We promise we aren't going to spend every single day this offseason breathlessly relating the latest ins and outs of Derek Jeter's negotiations with the Yankees. That will get boring in a hurry, especially since it looks like it is going to take a while before all is right in the Bronx.
Since we talked about Hal Steinbrenner's comments earlier this week, though, it is only fair to give Jeter's retort some airspace. Hal warned it could get messy because he's running a business, not a museum for Yankee legends.
"While it is not our intent to negotiate the terms of Derek's free-agent contract in a public forum, we do agree with Hal's and Brian Cashman's recent comments that this contract is about business and winning championships," said Jeter's agent Casey Close to Ed Price of FanHouse. "Clearly, baseball is a business, and Derek's impact on the sport's most valuable franchise cannot be overstated. Moreover, no athlete embodies the spirit of a champion more than Derek Jeter."

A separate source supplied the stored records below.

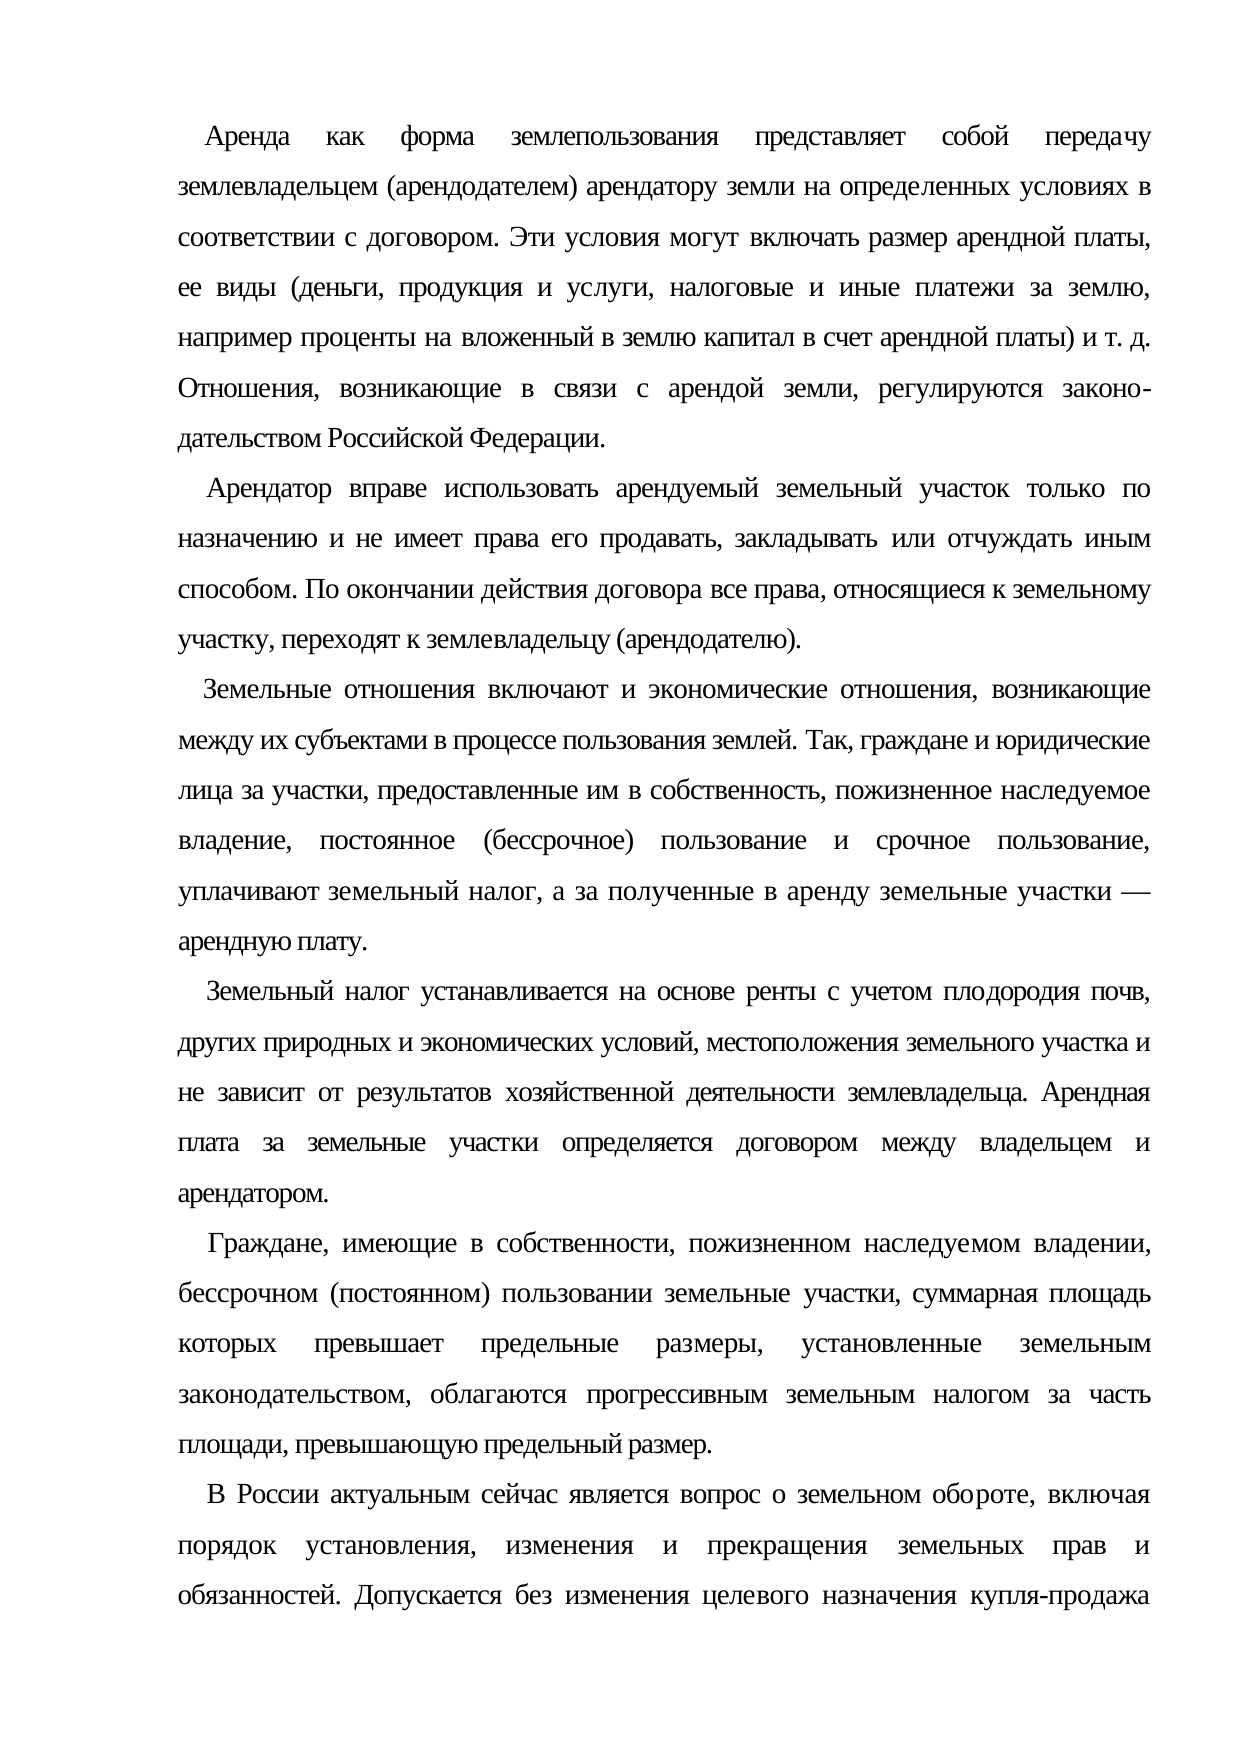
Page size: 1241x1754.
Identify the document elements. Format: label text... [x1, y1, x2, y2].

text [177, 1477, 1150, 1611]
text Земельный налог устанавливается на основе ренты с учетом плодородия почв, других природных и экономических условий, местоположения земельного участка и не зависит от результатов хозяйственной деятельности землевладельца. Арендная плата за земельные участки определяется договором между владельцем и арендатором. [177, 973, 1151, 1208]
text Граждане, имеющие в собственности, пожизненном наследуемом владении, бессрочном (постоянном) пользовании земельные участки, суммарная площадь которых превышает предельные размеры, установленные земельным законодательством, облагаются прогрессивным земельным налогом за часть площади, превышающую предельный размер. [178, 1225, 1152, 1460]
text Земельные отношения включают и экономические отношения, возникающие между их субъектами в процессе пользования землей. Так, граждане и юридические лица за участки, предоставленные им в собственность, пожизненное наследуемое владение, постоянное (бессрочное) пользование и срочное пользование, уплачивают земельный налог, а за полученные в аренду земельные участки — арендную плату. [178, 672, 1151, 957]
text Аренда как форма землепользования представляет собой передачу землевладельцем (арендодателем) арендатору земли на определенных условиях в соответствии с договором. Эти условия могут включать размер арендной платы, ее виды (деньги, продукция и услуги, налоговые и иные платежи за землю, например проценты на вложенный в землю капитал в счет арендной платы) и т. д. Отношения, возникающие в связи с арендой земли, регулируются законодательством Российской Федерации. [177, 118, 1152, 453]
text Арендатор вправе использовать арендуемый земельный участок только по назначению и не имеет права его продавать, закладывать или отчуждать иным способом. По окончании действия договора все права, относящиеся к земельному участку, переходят к землевладельцу (арендодателю). [177, 470, 1152, 655]
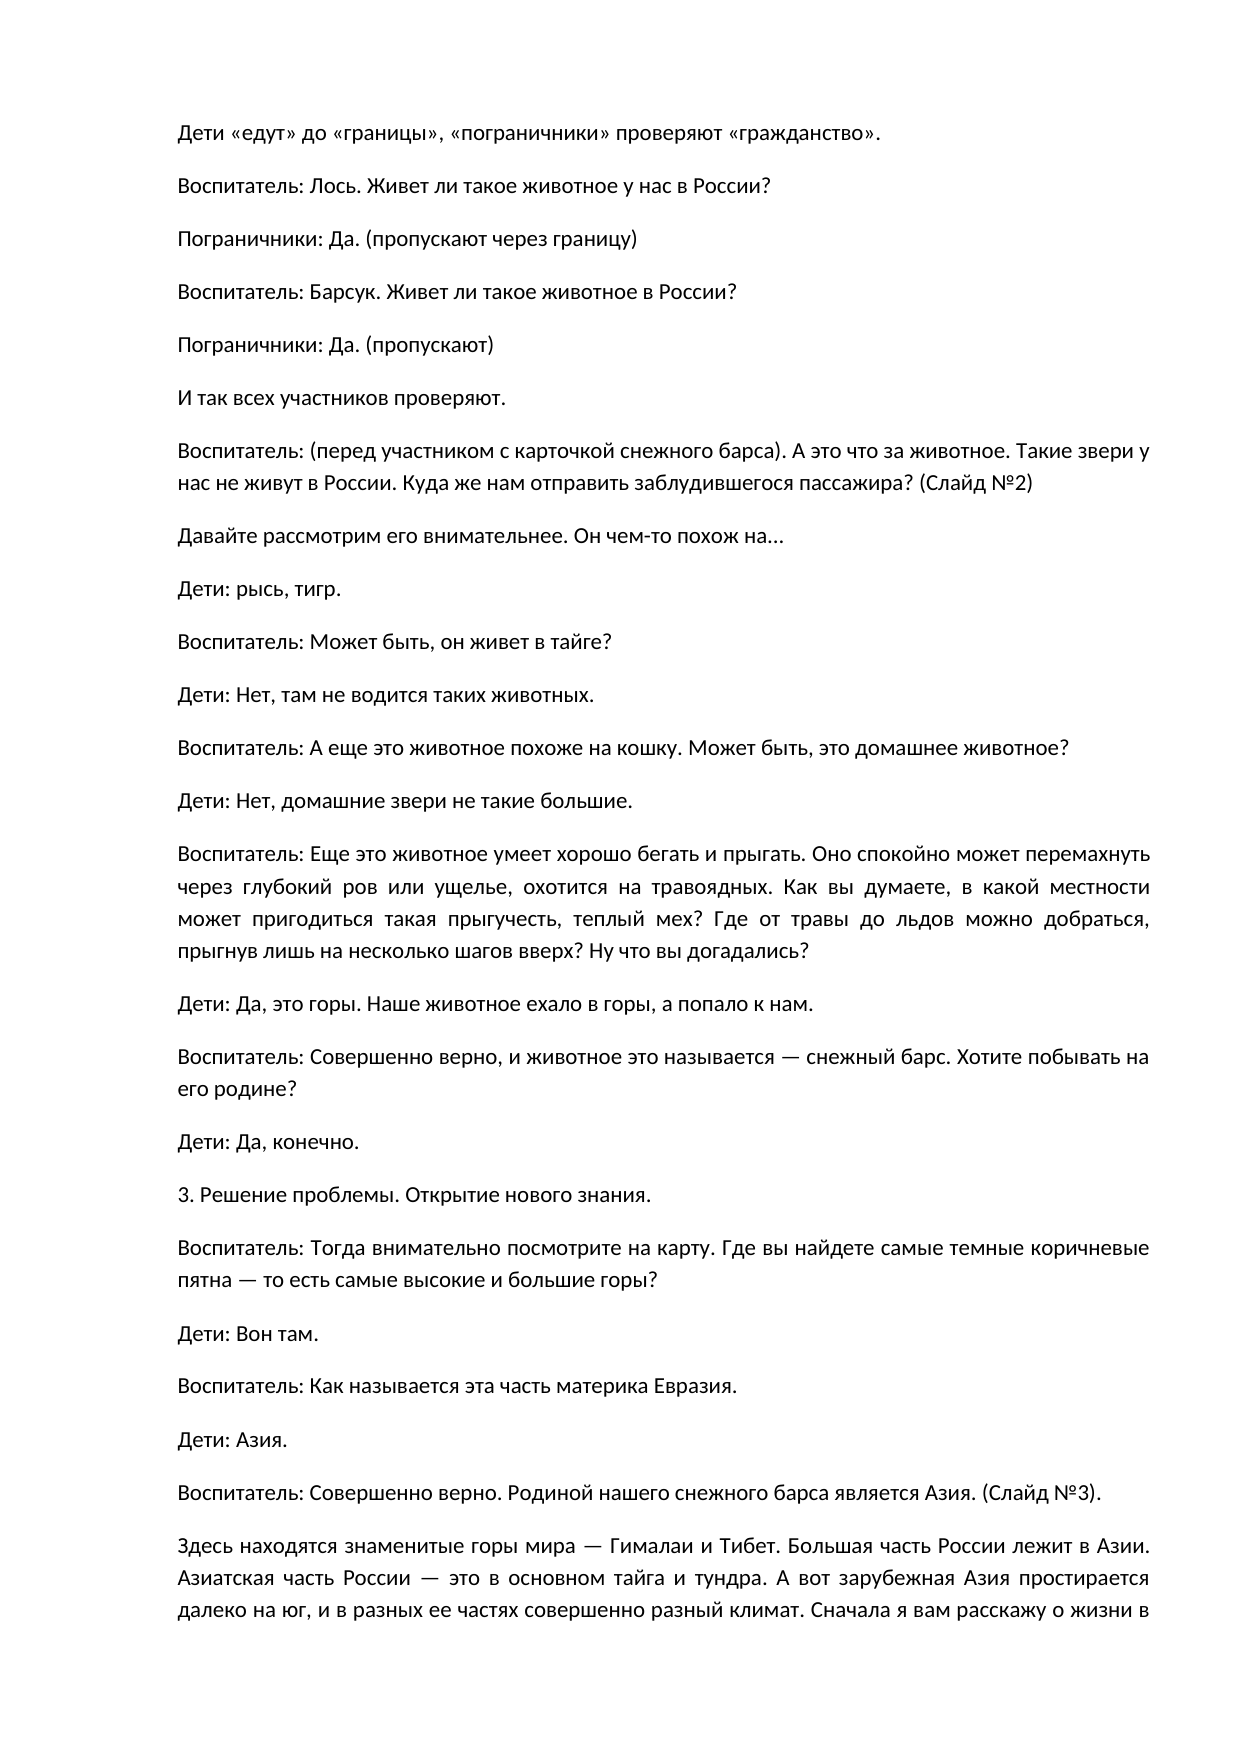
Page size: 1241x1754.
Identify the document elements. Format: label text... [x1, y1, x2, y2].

text Дети: Да, конечно. [177, 1127, 1152, 1155]
text Воспитатель: Лось. Живет ли такое животное у нас в России? [177, 171, 1152, 199]
text Воспитатель: Совершенно верно, и животное это называется — снежный барс. Хотите побывать на его родине? [177, 1042, 1152, 1102]
text Дети: Нет, там не водится таких животных. [177, 681, 1152, 708]
text Воспитатель: Может быть, он живет в тайге? [177, 627, 1152, 656]
text Дети «едут» до «границы», «пограничники» проверяют «гражданство». [177, 118, 1152, 146]
text Воспитатель: Как называется эта часть материка Евразия. [177, 1372, 1152, 1400]
text Дети: Азия. [177, 1425, 1152, 1453]
text И так всех участников проверяют. [177, 383, 1152, 411]
text Воспитатель: Совершенно верно. Родиной нашего снежного барса является Азия. (Слайд №3). [177, 1478, 1152, 1506]
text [177, 1531, 1152, 1623]
text 3. Решение проблемы. Открытие нового знания. [177, 1180, 1152, 1208]
text Воспитатель: (перед участником с карточкой снежного барса). А это что за животное. Такие звери у нас не живут в России. Куда же нам отправить заблудившегося пассажира? (Слайд №2) [177, 436, 1152, 496]
text Воспитатель: А еще это животное похоже на кошку. Может быть, это домашнее животное? [177, 733, 1152, 762]
text Дети: рысь, тигр. [177, 574, 1152, 602]
text Воспитатель: Еще это животное умеет хорошо бегать и прыгать. Оно спокойно может перемахнуть через глубокий ров или ущелье, охотится на травоядных. Как вы думаете, в какой местности может пригодиться такая прыгучесть, теплый мех? Где от травы до льдов можно добраться, прыгнув лишь на несколько шагов вверх? Ну что вы догадались? [177, 839, 1152, 964]
text Пограничники: Да. (пропускают через границу) [177, 224, 1152, 252]
text Дети: Нет, домашние звери не такие большие. [177, 787, 1152, 814]
text Дети: Вон там. [177, 1319, 1152, 1347]
text Давайте рассмотрим его внимательнее. Он чем-то похож на... [177, 521, 1152, 549]
text Воспитатель: Тогда внимательно посмотрите на карту. Где вы найдете самые темные коричневые пятна — то есть самые высокие и большие горы? [177, 1233, 1152, 1294]
text Пограничники: Да. (пропускают) [177, 330, 1152, 358]
text Дети: Да, это горы. Наше животное ехало в горы, а попало к нам. [177, 989, 1152, 1017]
text Воспитатель: Барсук. Живет ли такое животное в России? [177, 277, 1152, 305]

They are silly to not want to negotiate in a public forum, because nostalgic fans are the ones most likely to accept that you can't overstate Jeter's impact on the Yankees.
Close and Jeter want to be paid because of Jeter's past success, a pretty wise path to choose because it obscures the fact that he doesn't figure to have many great seasons left in him and the fact that he was average, at best, in 2010. They are going to sell his value as the face on merchandise and the YES network over his usefulness to the team on the field. By going that path and by bringing "the spirit of the champion" into things, however, it is Jeter who is overstating his own impact.
Jeter has five World Series rings because he has had the good fortune of playing with some terrific baseball players over the course of his career. He may have been the best player on a few of those teams, but he wouldn't have won squat if not for the full complement of talent that the Yankees put in the clubhouse with him. Whatever impact Jeter has had on the Yankees -- and it has been large -- pales in comparison to the impact the Yankees have had on him.
Or, to put it another way, no one is having this conversation if Jeter spent the last 15 years playing for the Royals.
Therefore, it stands to reason that if Jeter wants to continue to be known for embodying the spirit of a champion, he'd be wise to stick with a Yankee team that will use its money to put him in a position to win. Otherwise he's just an old player hanging on for a payday and that's not something with a great deal of marketing power.
The good news about all of this is that both sides have now made their public case while leaving plenty of room in the middle and granting some of the other sides' points. The Steinbrenners are running a business, and having Jeter on the roster is very good for some parts of that business. Jeter's willingness to talk openly about legacy and not productivity shows that, beneath the posturing, he realizes what being a Yankee means to him.
There will be more broadsides and attempts to make things look dire, but there hasn't been much this week to shake confidence in the fact that this deal will wind up getting done.